Yamaguchi, then an engineer for the shipbuilder Mitsubishi Heavy Industries, was in Hiroshima on a business trip on 6 August 1945 when an American B-29 bomber, the Enola Gay, dropped an atomic bomb on the city, killing 80,000 people instantly and another 60,000 in the months that followed. The badly burned Yamaguchi, who was less than two miles from the blast, spent the night in an air raid shelter before returning home to Nagasaki, 180 miles away, two days later.
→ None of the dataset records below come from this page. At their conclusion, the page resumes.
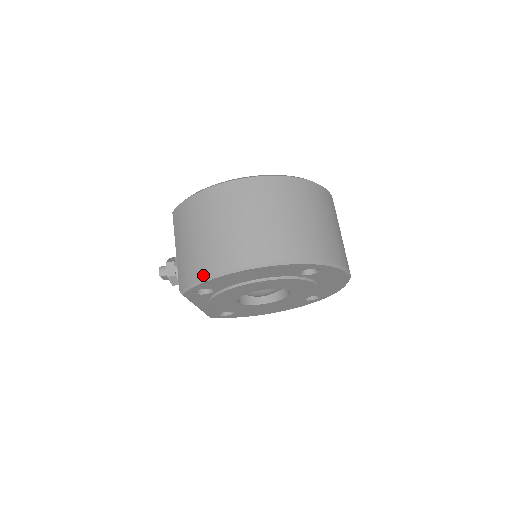
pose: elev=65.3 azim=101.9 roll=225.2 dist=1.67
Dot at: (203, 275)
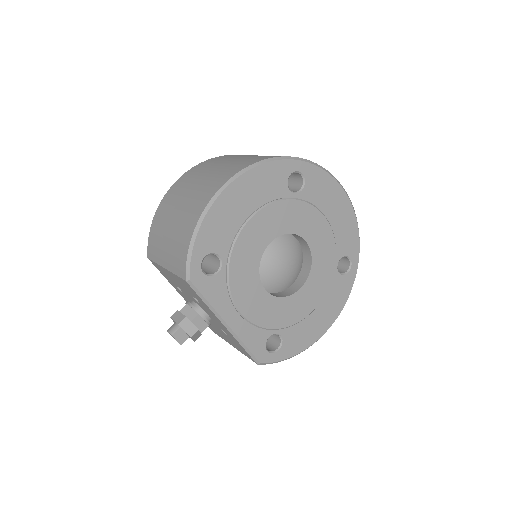
Dot at: (192, 228)
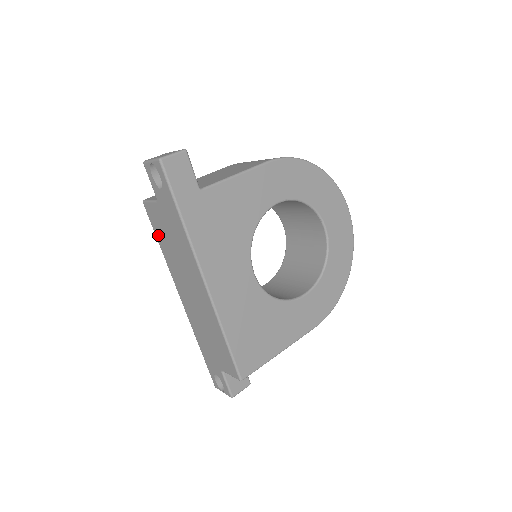
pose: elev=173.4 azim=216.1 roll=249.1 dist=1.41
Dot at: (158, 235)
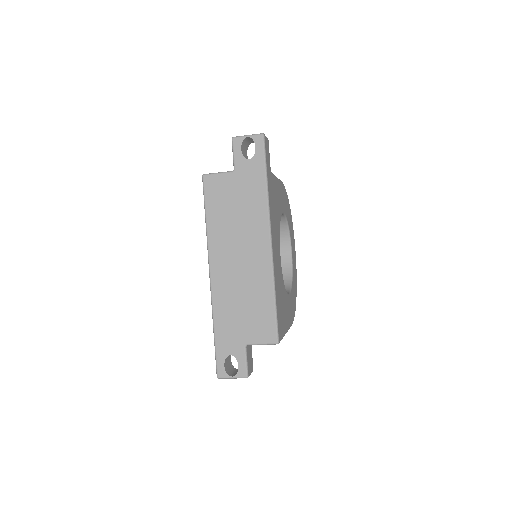
Dot at: (211, 206)
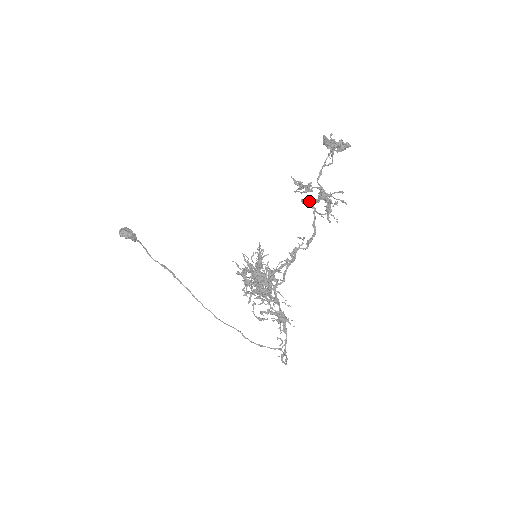
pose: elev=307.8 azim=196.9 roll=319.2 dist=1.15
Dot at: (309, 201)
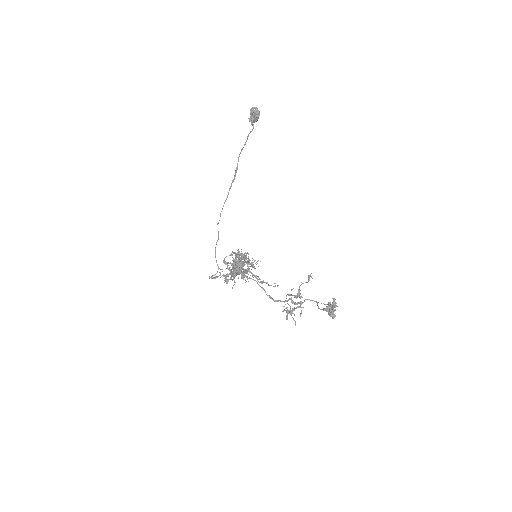
Dot at: (291, 297)
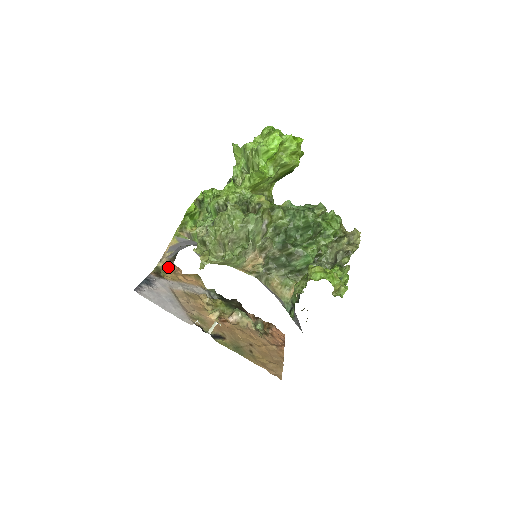
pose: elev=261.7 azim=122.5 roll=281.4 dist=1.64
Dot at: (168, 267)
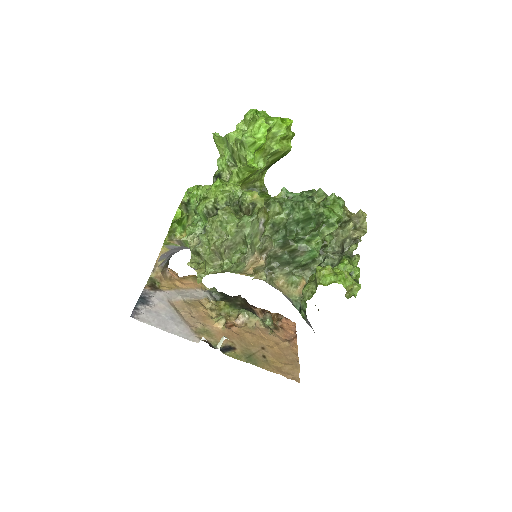
Dot at: (162, 275)
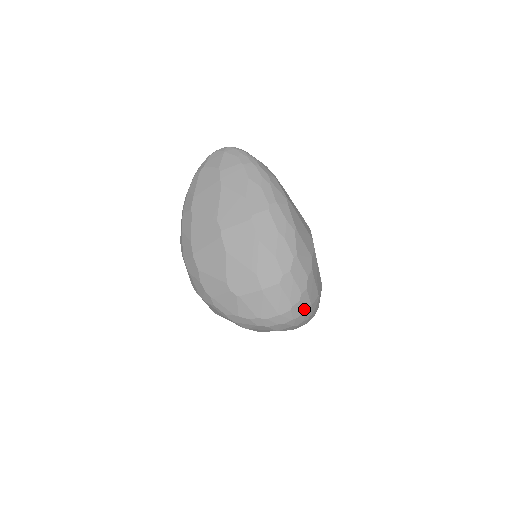
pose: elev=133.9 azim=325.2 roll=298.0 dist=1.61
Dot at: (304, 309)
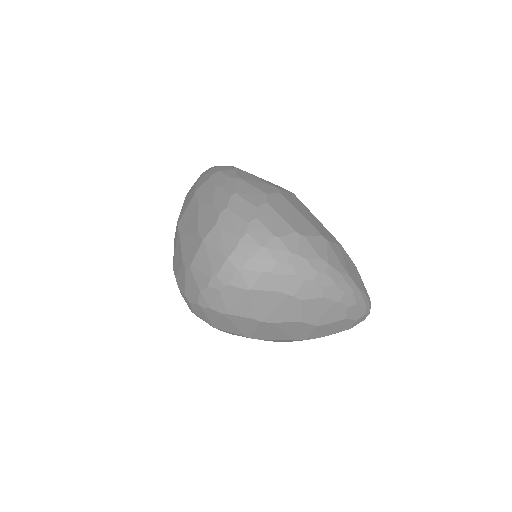
Dot at: (263, 242)
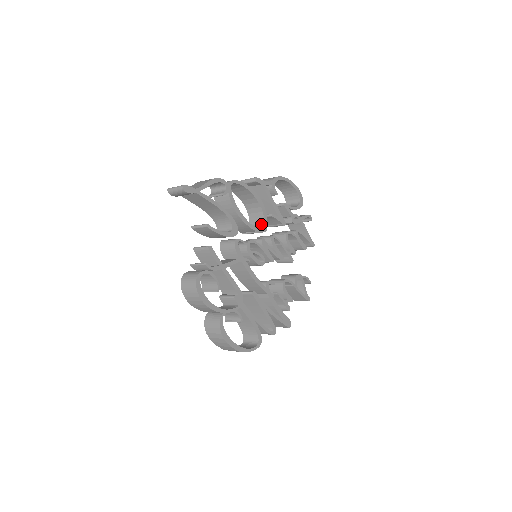
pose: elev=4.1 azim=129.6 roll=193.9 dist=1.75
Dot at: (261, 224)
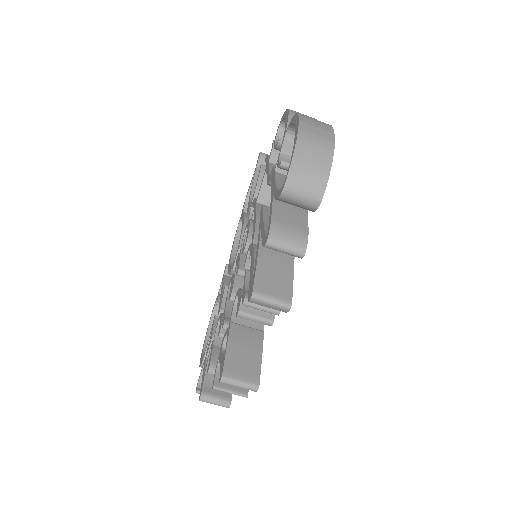
Dot at: occluded
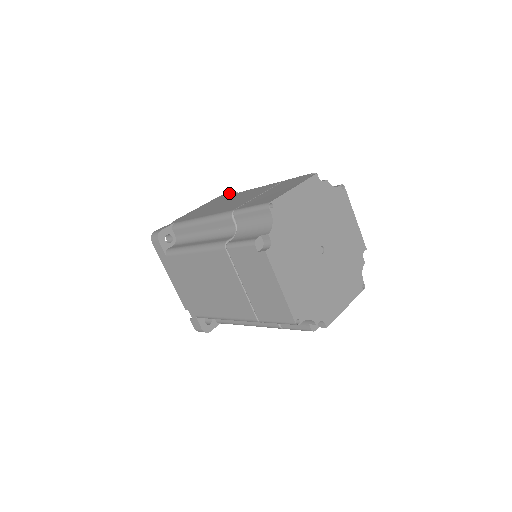
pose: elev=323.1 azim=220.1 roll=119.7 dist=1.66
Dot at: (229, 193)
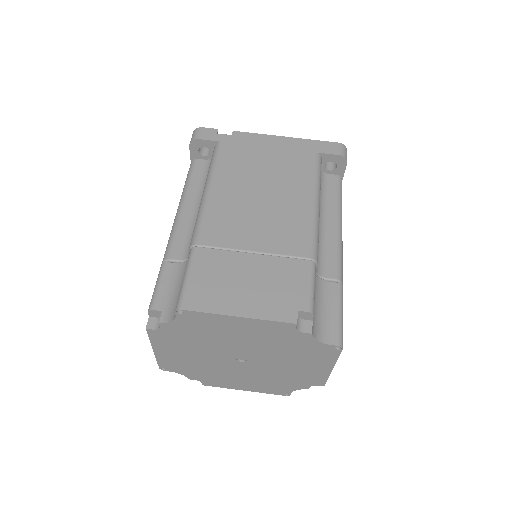
Dot at: (332, 154)
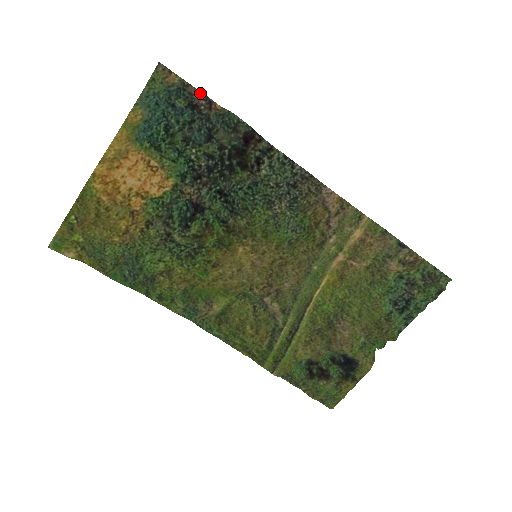
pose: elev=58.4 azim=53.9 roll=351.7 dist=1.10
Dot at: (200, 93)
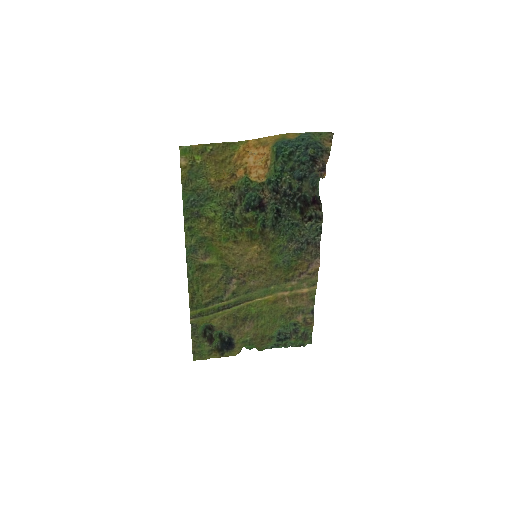
Dot at: (326, 161)
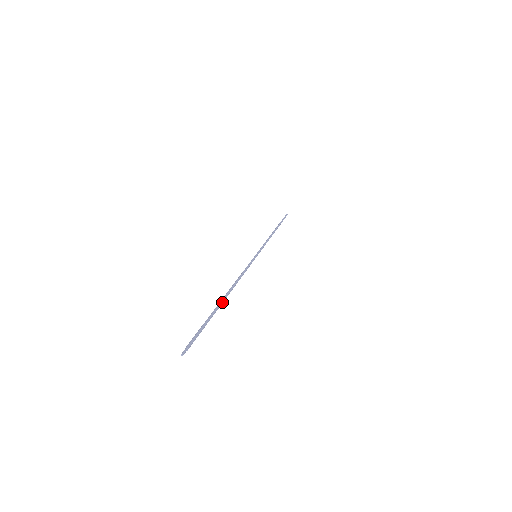
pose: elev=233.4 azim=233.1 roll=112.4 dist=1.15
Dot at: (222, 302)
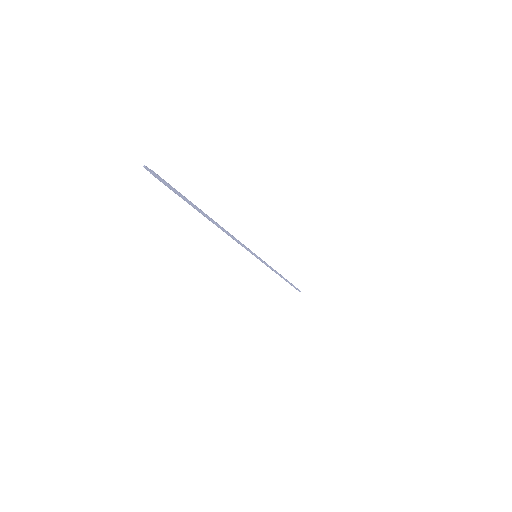
Dot at: (205, 214)
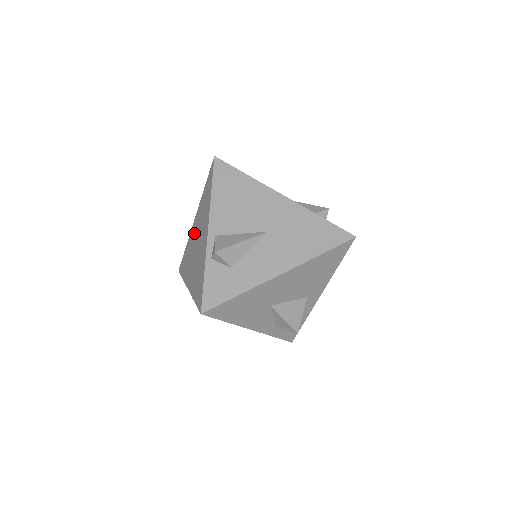
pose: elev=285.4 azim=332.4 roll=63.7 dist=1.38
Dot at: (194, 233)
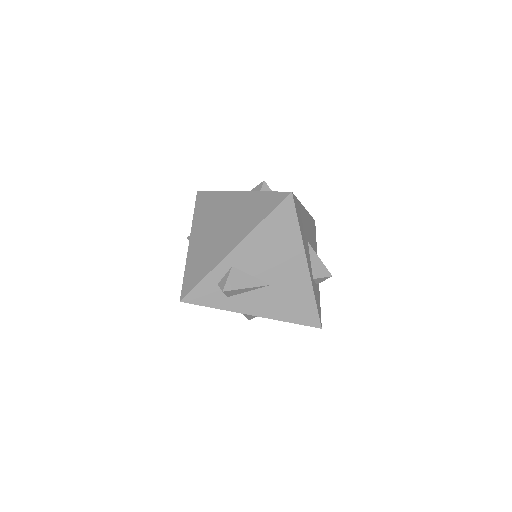
Dot at: (202, 237)
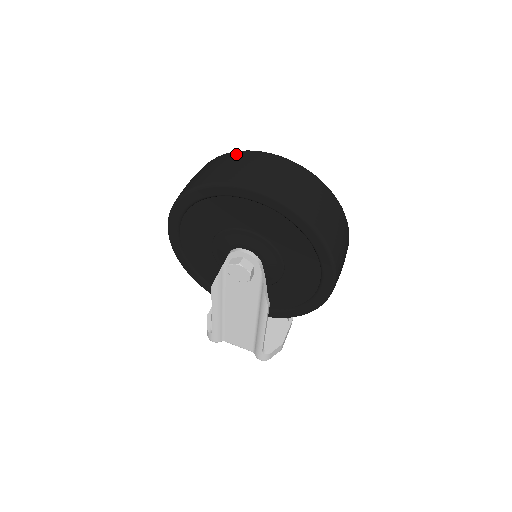
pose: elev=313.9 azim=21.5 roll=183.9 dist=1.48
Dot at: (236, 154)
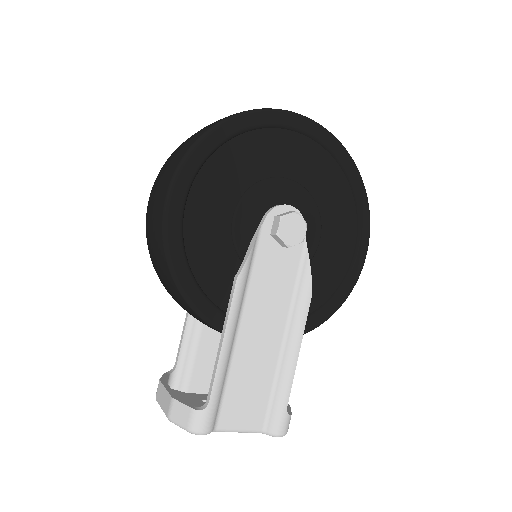
Dot at: occluded
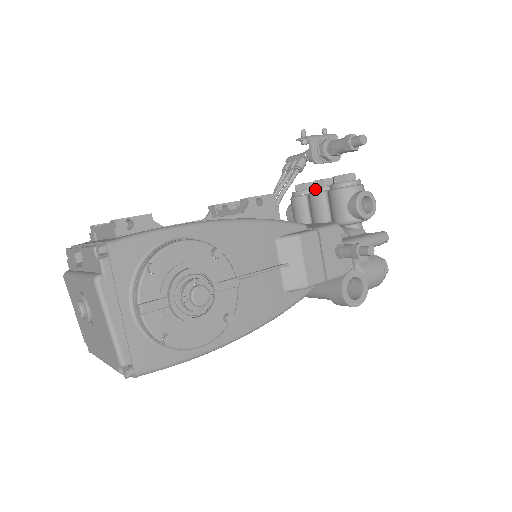
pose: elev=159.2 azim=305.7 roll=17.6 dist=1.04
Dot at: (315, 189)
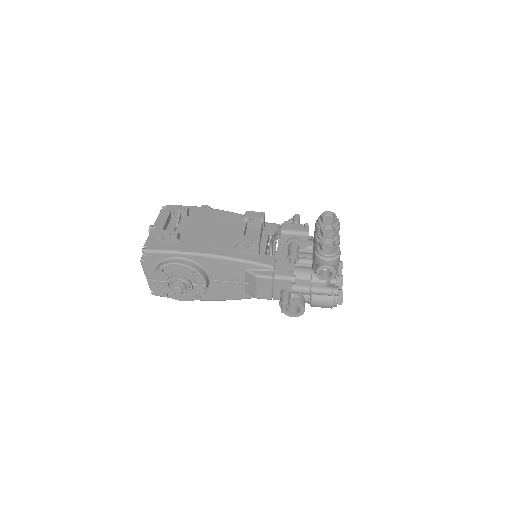
Dot at: (317, 234)
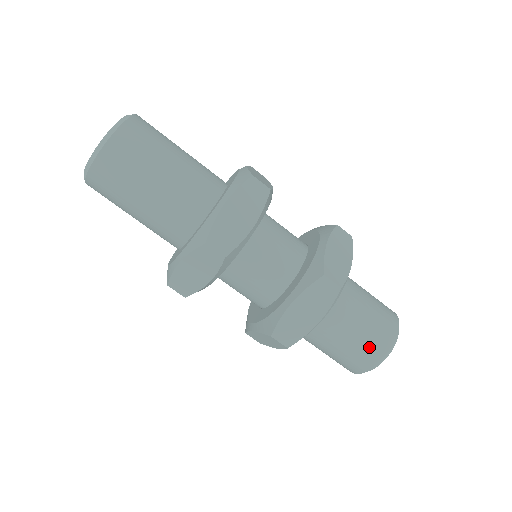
While visiting the survivor of the atrocities as research for a film about nuclear weapons,” Cameron made a pledge to Yauguchi to “pass on his rare and harrowing experience to future generations”.

Yamaguchi is quoted as saying it is “Cameron’s and Pellegrino’s destiny” to make such a film. But perhaps things might have been lost in translation, which might have read that they are planning to make a such a film. So the question still stands on whether or not the film will be a fictional take on the events, or a documentary. But with Pellegrino there, it's very possible that Cameron may be adapting his book. Either way, it's said that Cameron's take on the material would be “uncompromising”. 

Cameron has somewhat tackled the kind of mass destruction within the Terminator mythology. But a film about Hiroshima would be drastically more serious and dramatic.

What do you think of James Cameron possibly making a film about nuclear weapons and/or Hiroshima?